Bangunan itu memiliki jendela besar untuk memungkinkan masuknya cahaya alami. “Di bagian timur, kami memiliki banyak tanaman hijau. Kami ingin merasa seperti berada di tengah alam, itulah sebabnya kami memiliki jendela kaca di sisi ini. Jendela memungkinkan ventilasi yang baik, dan ubin itu sendiri membantu mendinginkan tempat itu. Kami tidak membutuhkan AC bahkan saat suhu Kerala naik, ”katanya.

koshish

“Tempatnya tidak hanya terlihat bagus secara estetika tetapi juga cukup praktis. Sangat lapang karena dindingnya dibuat dengan ubin Mangalore. Muka bangunan dibuat sedemikian rupa sehingga minim panas matahari dan sirkulasi udara maksimal. Meskipun suhu naik drastis di Kerala, saya tidak pernah merasa panas di dalam gedung,” kata Donna George, seorang karyawan di Koshish.

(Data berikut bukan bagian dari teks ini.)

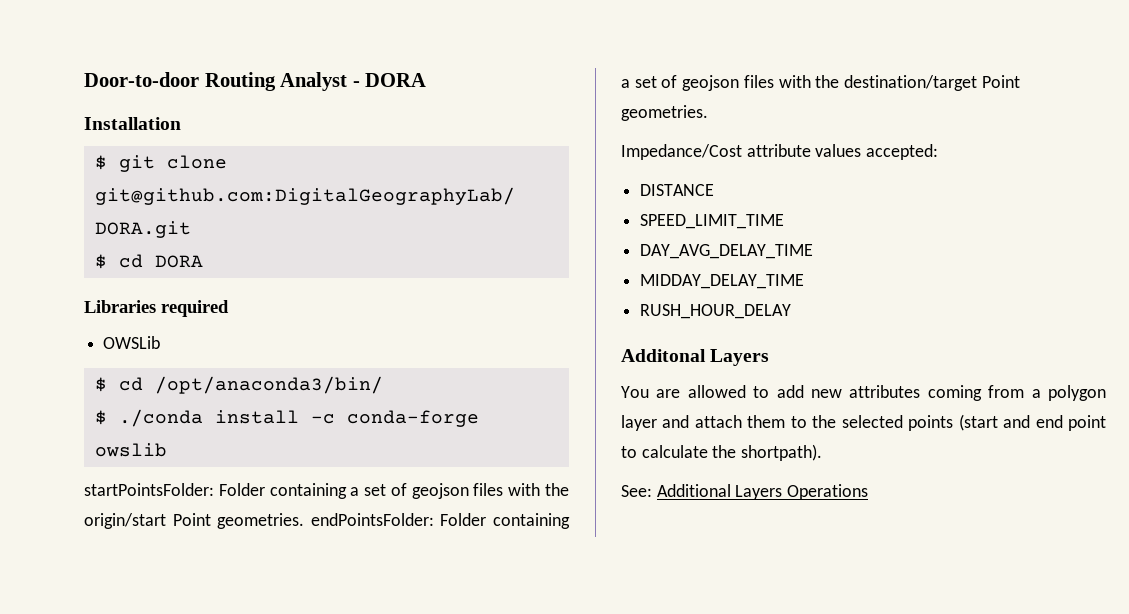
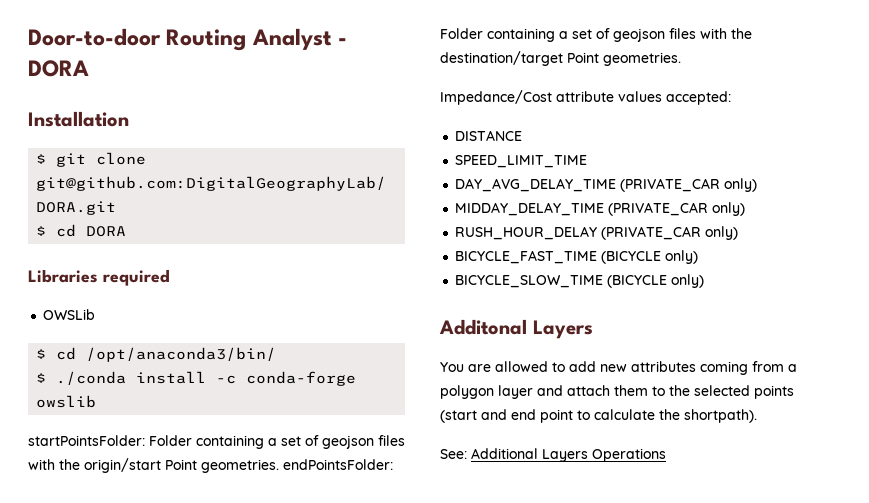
(814, 251) none -> [620,178,758,192] (PRIVATE_CAR only)
(805, 281) none -> [608,202,746,216] (PRIVATE_CAR only)
(792, 311) none -> [601,226,739,240] [455,250,699,264] [455,274,705,288] (PRIVATE_CAR only) // BICYCLE_FAST_TIME (BICYCLE only) // BICYCLE_SLOW_TIME (BICYCLE only)

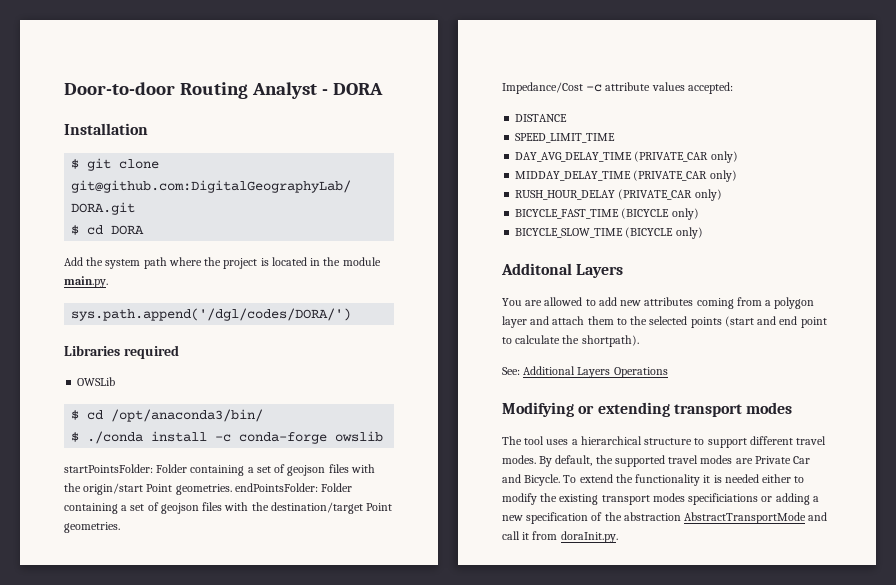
(127, 231) none -> [64,257,381,269] [64,276,108,288] [71,308,352,321] // Add the system path where the project is located in the module main.py. // sys.path.append('/dgl/codes/DORA/')
(552, 97) none -> [586,84,603,92] -c
(666, 455) none -> [502,402,793,417] [502,436,827,448] [502,455,811,467] [502,474,805,486] [502,493,819,505] [502,512,828,524] [502,531,618,543] // Modifying or extending transport modes // The tool uses a hierarchical structure to support different travel modes. By default, the supported travel modes are Private Car and Bicycle. To extend the functionality it is needed either to modify the existing transport modes specificiations or adding a new specification of the abstraction AbstractTransportMode and call it from doraInit.py.

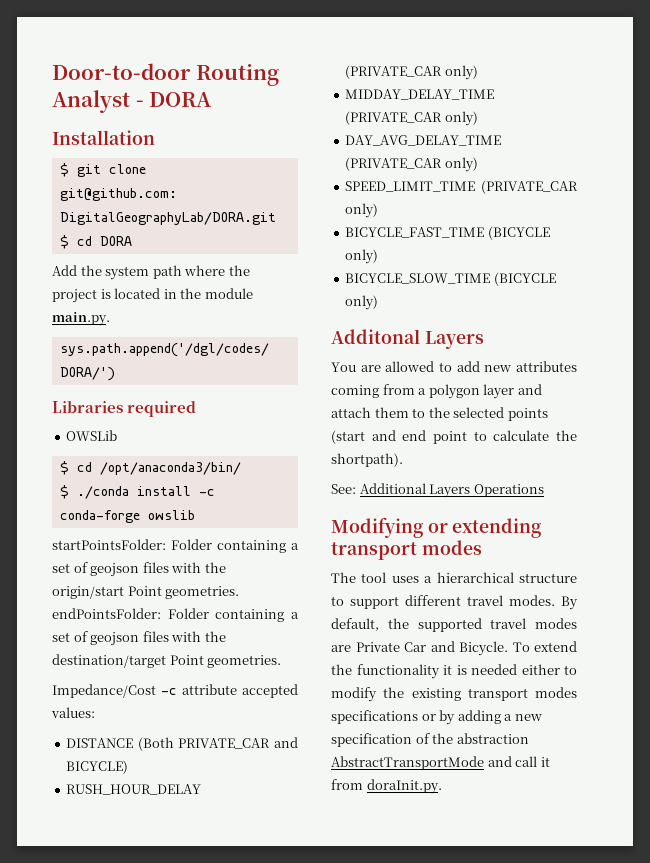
[651,82,733,94] values accepted: -> [242,684,298,698] [51,707,95,718] accepted values:
[515,133,616,143] [515,152,633,162] // SPEED_LIMIT_TIME // DAY_AVG_DELAY_TIME -> [137,737,298,751] [66,760,129,774] [66,784,202,795] (Both PRIVATE_CAR and BICYCLE) // RUSH_HOUR_DELAY
[515,190,616,200] RUSH_HOUR_DELAY -> [345,135,502,146] [345,157,478,172] [345,181,476,192] DAY_AVG_DELAY_TIME (PRIVATE_CAR only) // SPEED_LIMIT_TIME
[688,493,773,505] specificiations or -> [331,710,456,725] specifications or by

Pembangunan ruang kerja membutuhkan waktu enam bulan untuk menyelesaikannya.

Koshy percaya hidup berdampingan dengan alam dan berharap untuk mempromosikan ide ini sebanyak yang dia bisa.

“Saya pikir sebuah bangunan harus menjadi cerminan dari pemiliknya. Orang yang tinggal atau menggunakan ruang harus merasa menyatu dengan bangunan. Mengetahui bangunan kami dibuat dengan bahan-bahan alami dan sama sekali tidak merusak alam adalah perasaan yang luar biasa; itu membuat hidup jauh lebih sederhana. Orang-orang masih mencari gaya dan desain baru, tapi saya yakin mereka akan kembali dan merangkul hidup dengan alam lagi,” katanya.